═════ Text
Once a phonorecord of a work has been distributed to the public in the United States under authority of the copyright owner, anyone can obtain a compulsory license to make and distribute reproductions of that song if the compulsory licensee (like a Spotify, for example) otherwise complies with the very straightforward statutory requirements to enjoy this tremendously valuable compulsory license.
And there are great benefits and reductions in transaction costs to the licensee. Qualifying for the compulsory license allows a Spotify to plug into an entire system of predetermined royalty payments and accounting rules, a huge saving. Through a bizarre and controversial quirk in the law, a compulsory licensee cannot be audited by songwriters. Pretty good stuff for the licensee.
A threshold requirement of a licensee enjoying the benefits of the compulsory license is the licensee sending a simple notice to the copyright owner letting her know that the licensee intends to use the song in reliance on the compulsory license. It’s pretty simple stuff, really.
══════════
═════ Information supplied
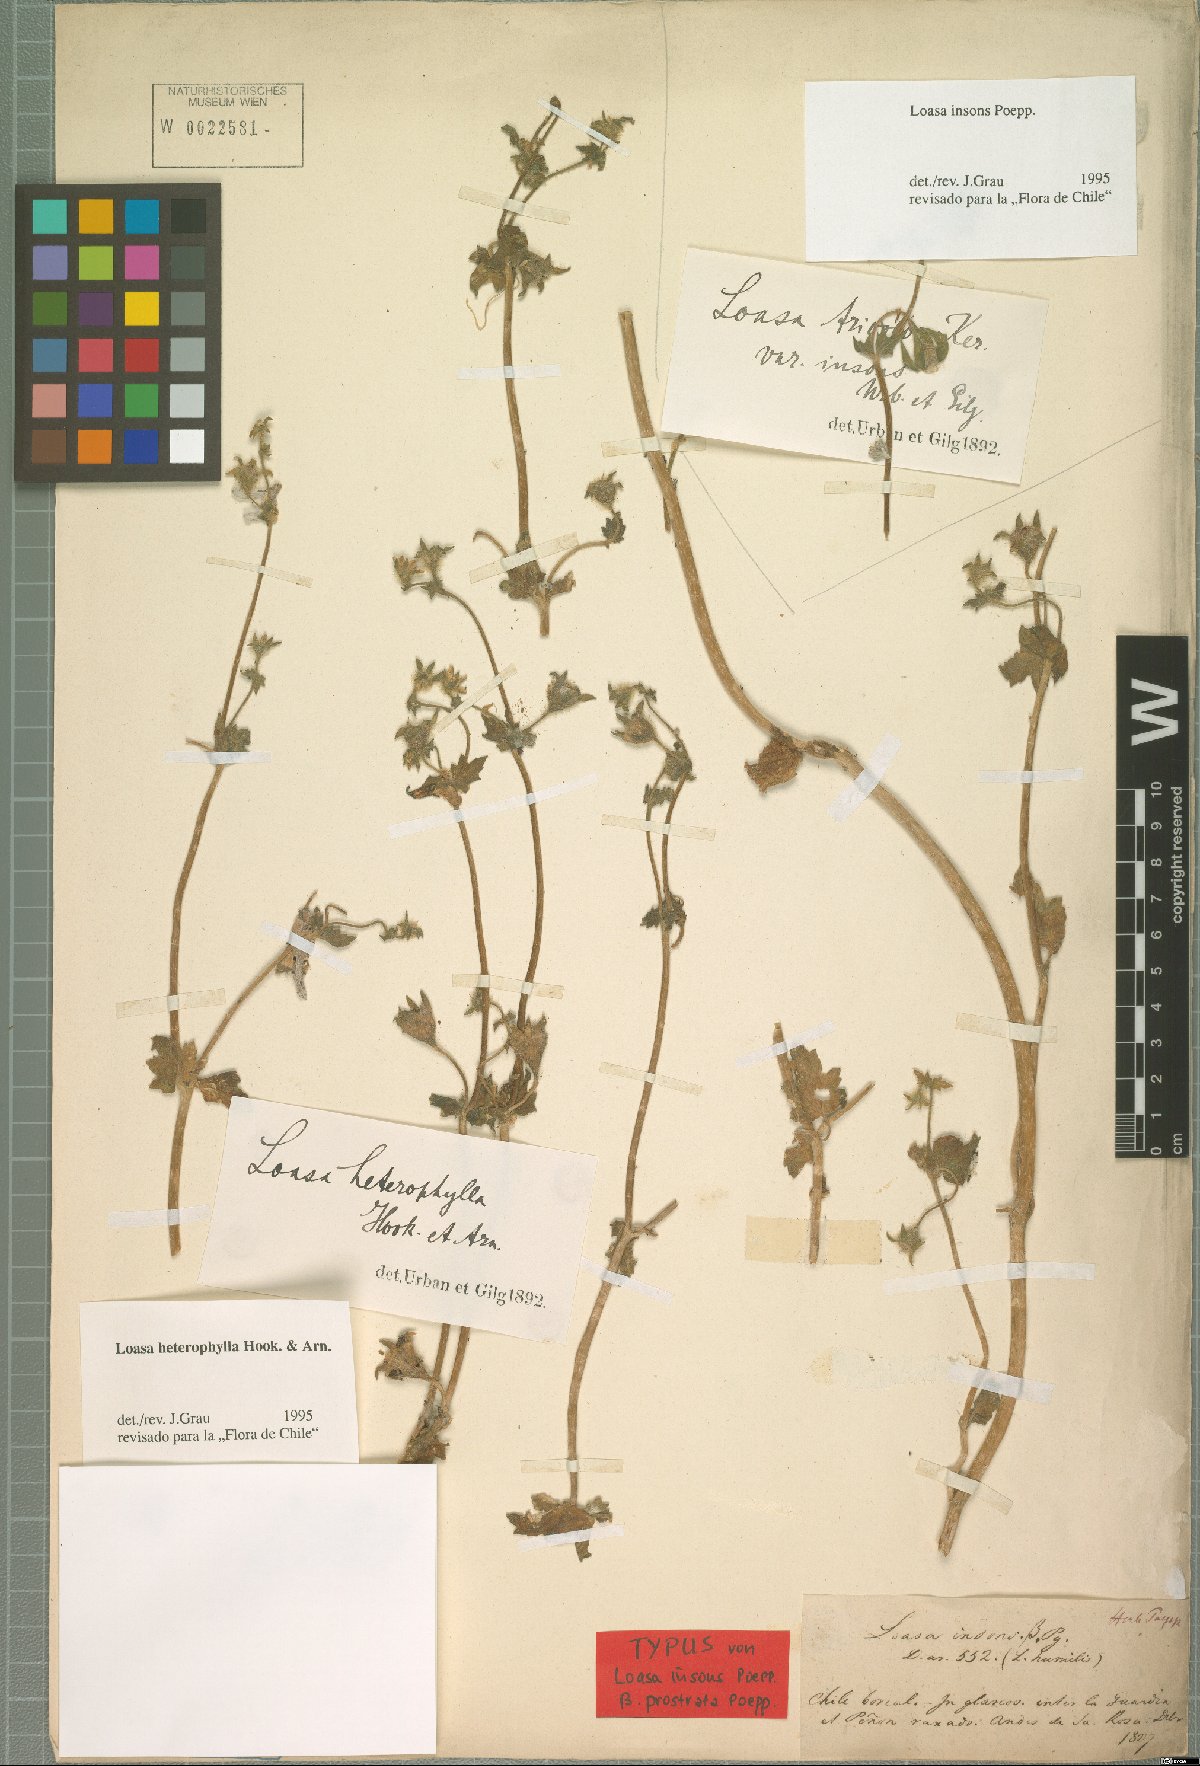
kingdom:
══════════
Directions »
**1.** In the passage on compulsory licenses, what must a licensee send to the copyright owner as a threshold requirement for the license's benefits?
**2.** Pick up the passage on compulsory licenses after its final sentence and carry it forward.
The listing is not required for this work.

Exercise responses »
**1.** A simple notice telling the copyright owner that the licensee intends to use the song in reliance on the compulsory license.

**2.**
This assumes, of course, that you know who wrote the song and you know where to find them.
Finding songwriters is one of the most common and foreseeable events in the workflow for obtaining compulsory mechanical licenses for songs under U.S. law (17 U.S.C. Sec. 115 and accompanying regulations at 37 C.F.R. 210, etc., for those reading along). Given that the compulsory license for mechanicals first appeared in the 1909 revision of the U.S. Copyright Act (Section 1(e) for you “old Act” buffs), it should shock no one that the drafters figured this out. The same essential concepts were continued in the 1976 revision of the Copyright Act, so that’s right–the U.S. Government had over 100 years to figure out what to do if you can’t find the songwriter. And surprise, surprise–they did figure that out.
In the case of a Spotify, don’t forget that streaming services also must obtain a performance license in addition to the mechanical. These performance licenses are issued by ASCAP, BMI and SESAC, each of which maintain searchable databases for their repertoire.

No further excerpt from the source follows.